## Dataset items
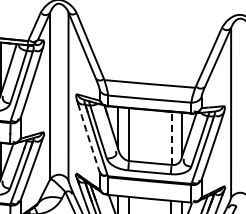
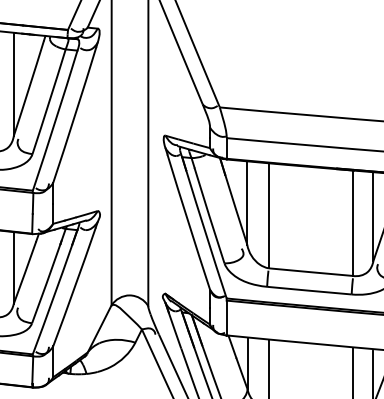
arc: (88, 137) -> (188, 221), dashed -> solid
line: (171, 138) -> (352, 223), dashed -> solid

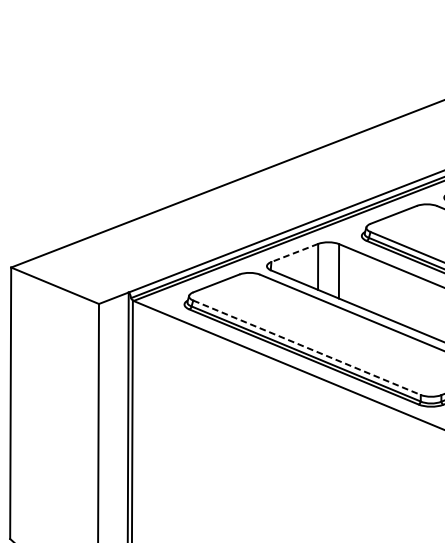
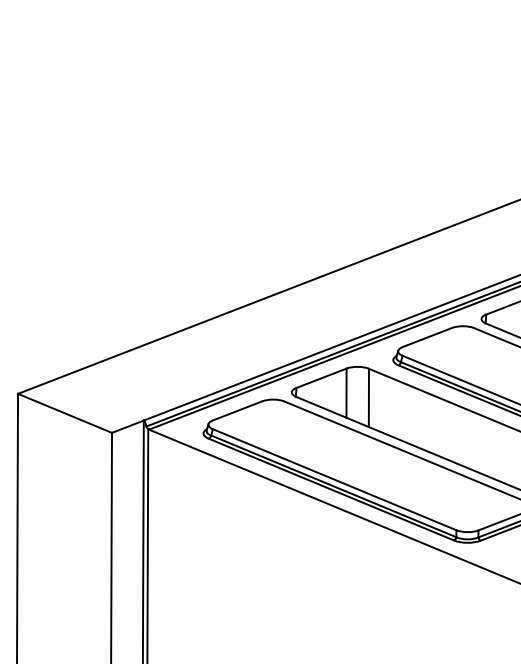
line: (294, 253) -> (321, 378), dashed -> solid
line: (306, 347) -> (334, 479), dashed -> solid

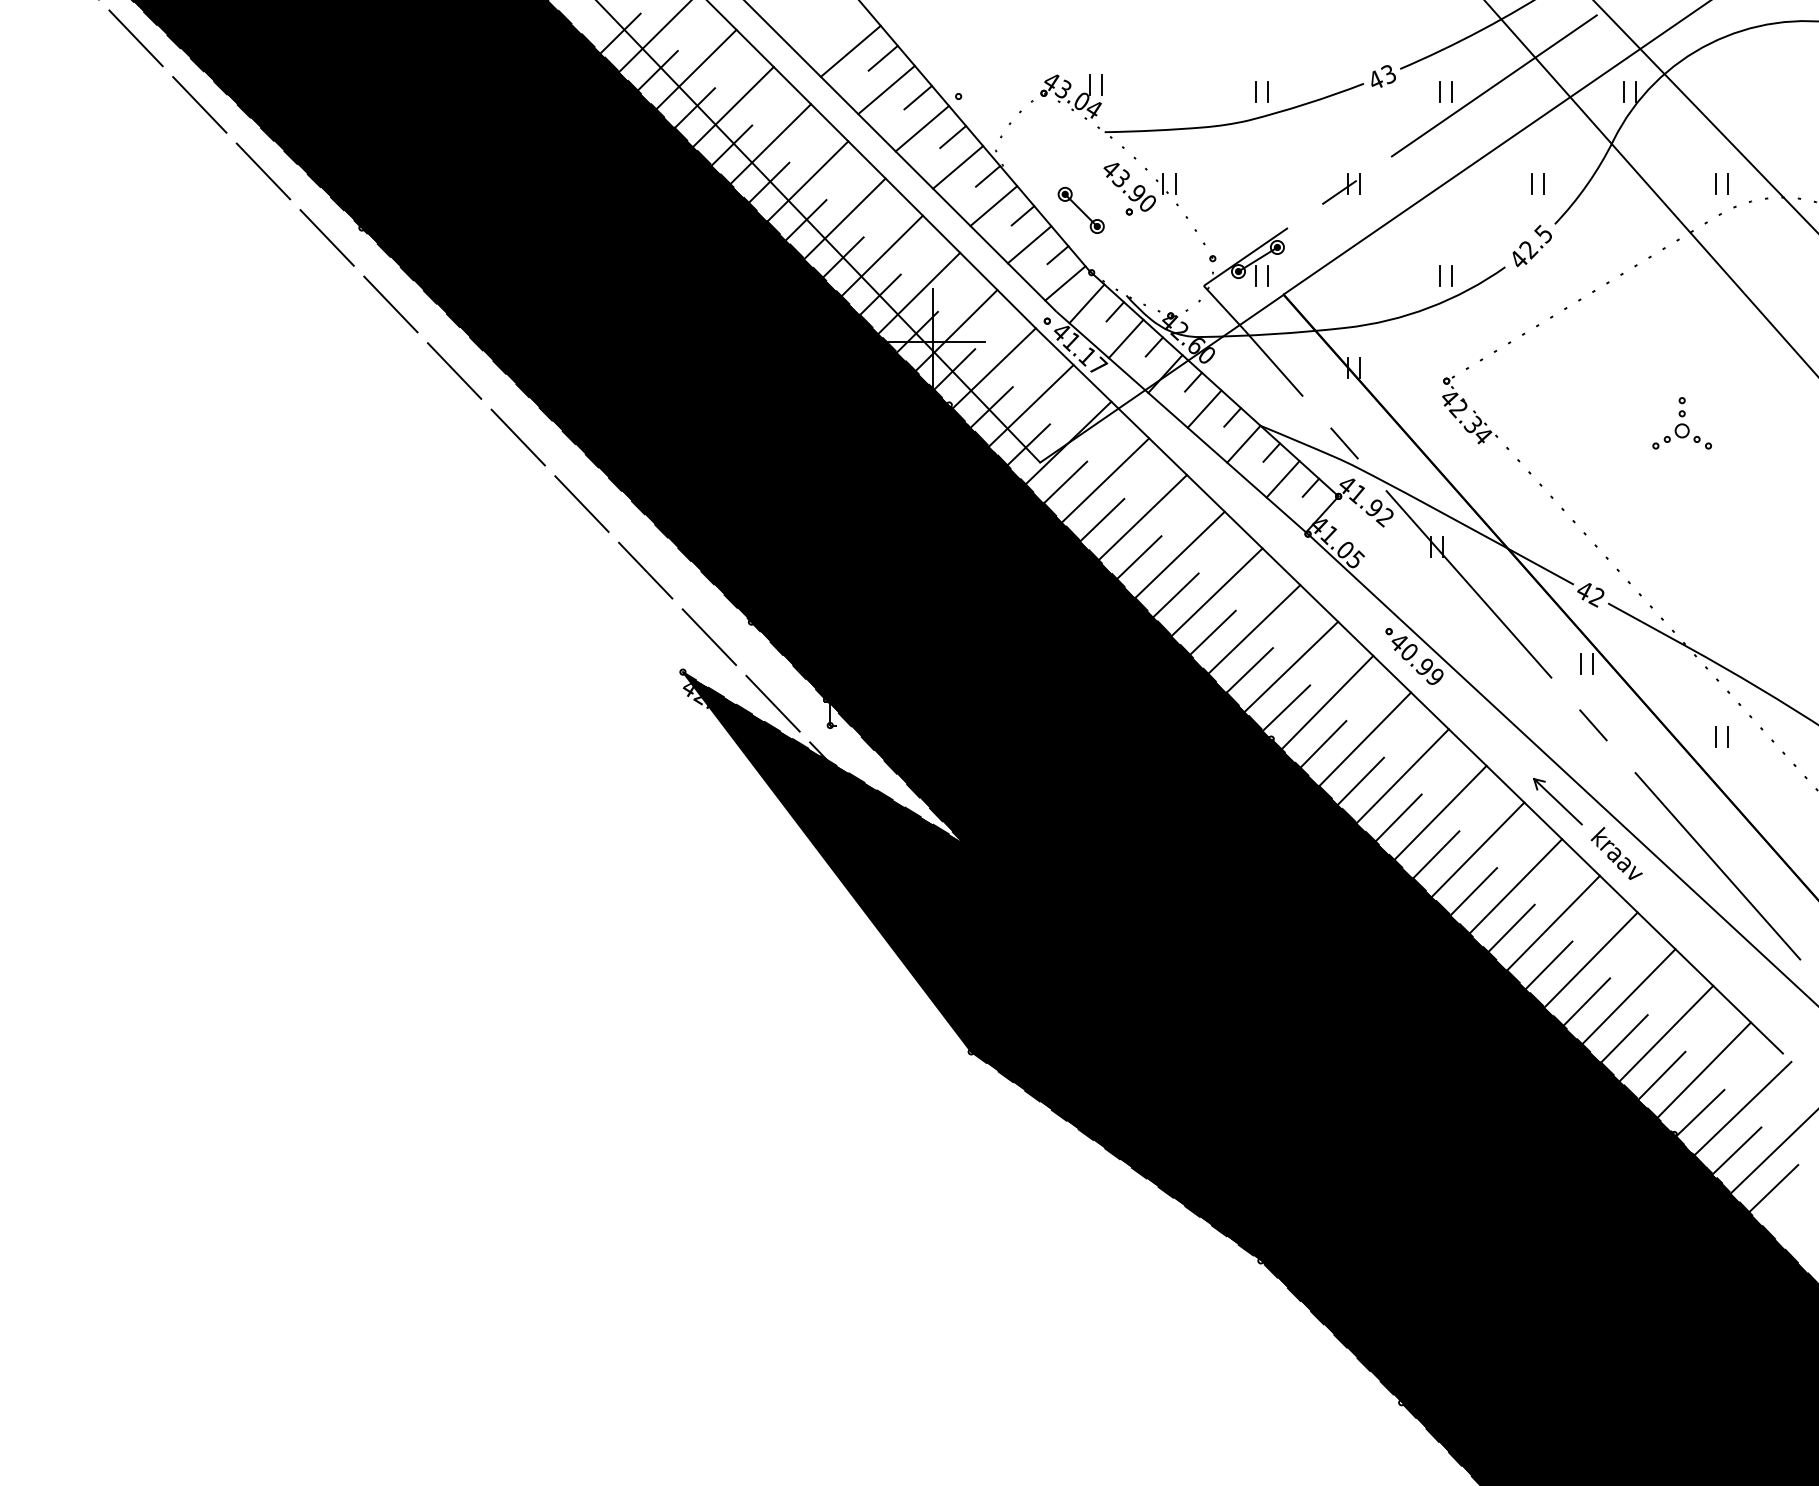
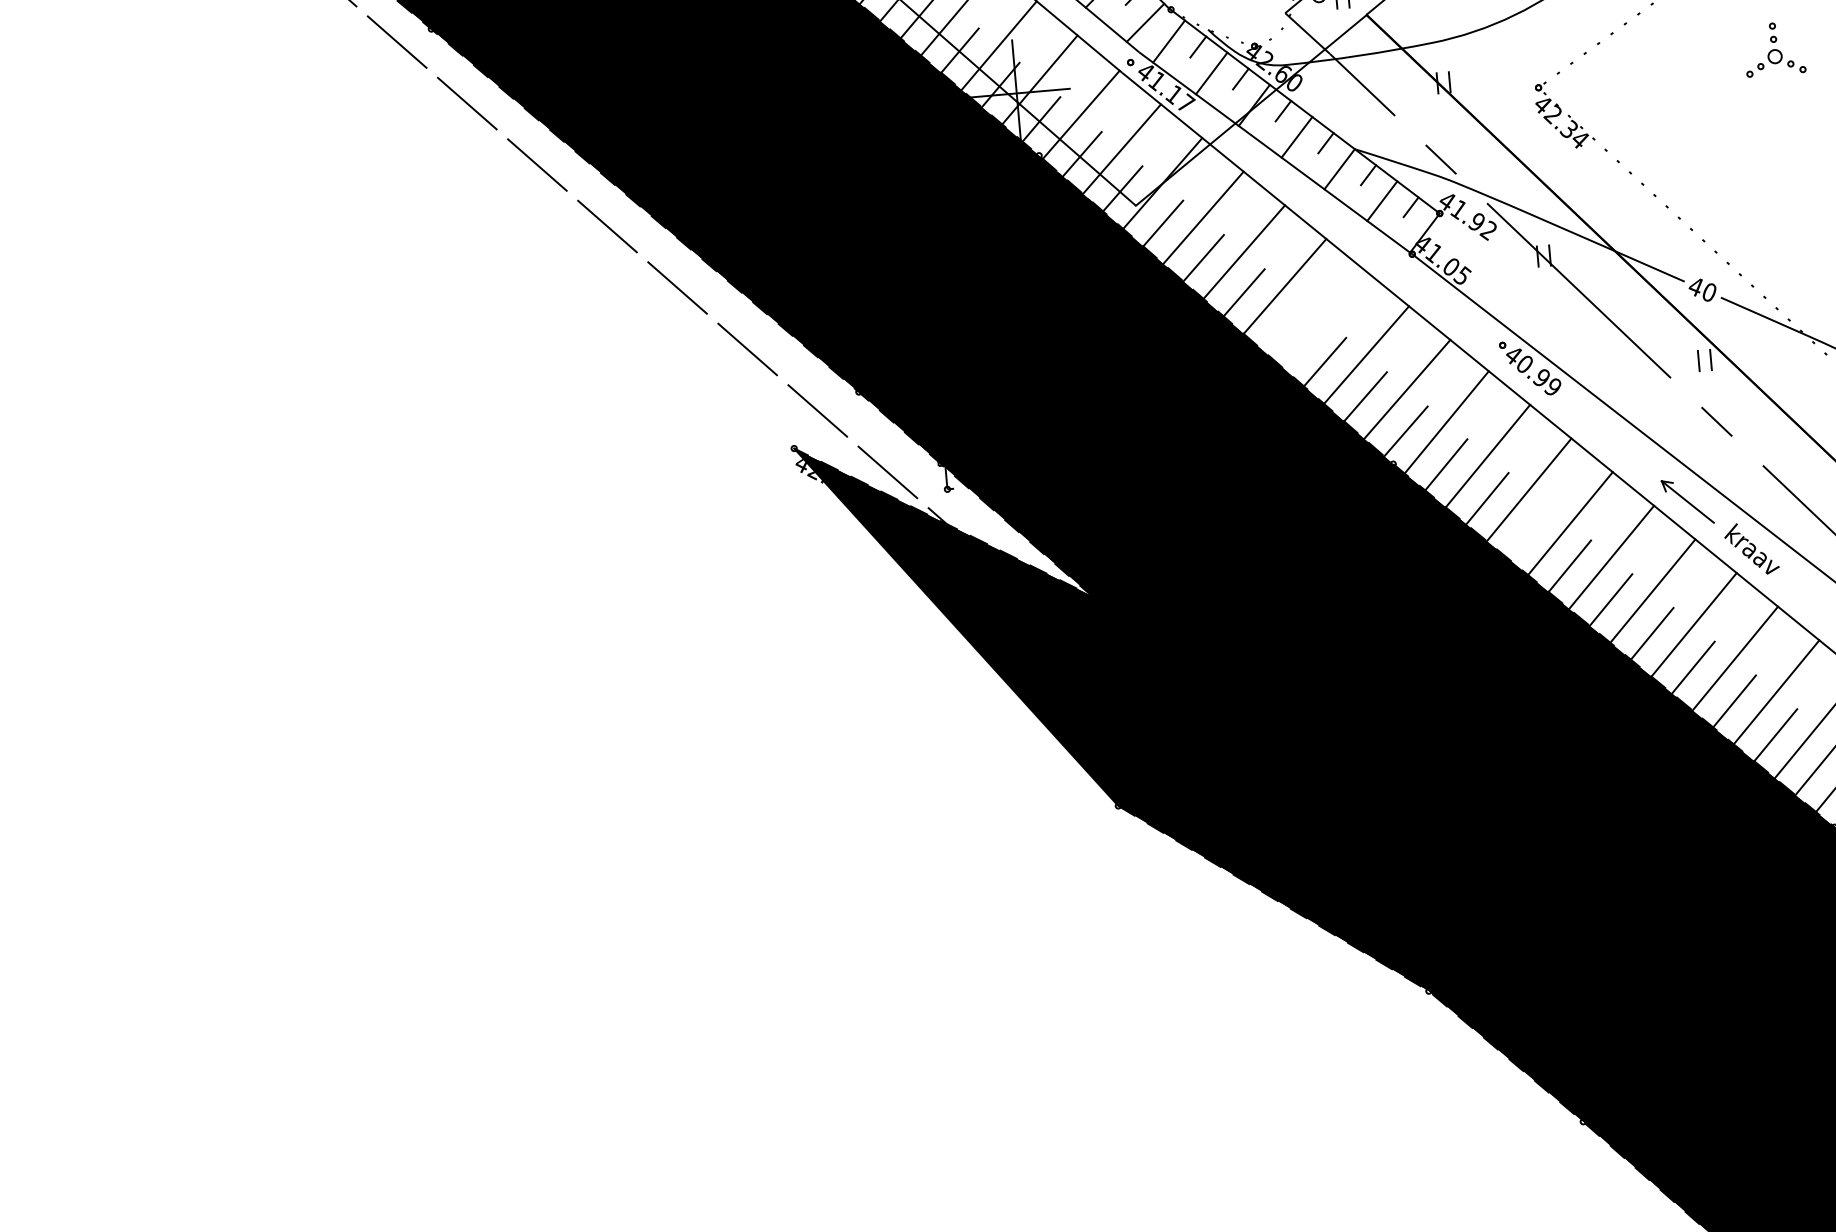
part: (1681, 423) -> (1773, 49), moved
line: (1216, 591) -> (1325, 320), removed
line: (1175, 594) -> (1283, 326), removed
text: (1596, 597) -> (1708, 292), 42 -> 40
line: (1398, 817) -> (1528, 531), removed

## WHAT THE EXERCISE ASKS
Retype every entry exactly as written. Leave the pictures out.

## COMPLETED EXERCISE
arc: (88, 137) -> (188, 221), dashed -> solid
line: (171, 138) -> (352, 223), dashed -> solid

line: (294, 253) -> (321, 378), dashed -> solid
line: (306, 347) -> (334, 479), dashed -> solid

part: (1681, 423) -> (1773, 49), moved
line: (1216, 591) -> (1325, 320), removed
line: (1175, 594) -> (1283, 326), removed
text: (1596, 597) -> (1708, 292), 42 -> 40
line: (1398, 817) -> (1528, 531), removed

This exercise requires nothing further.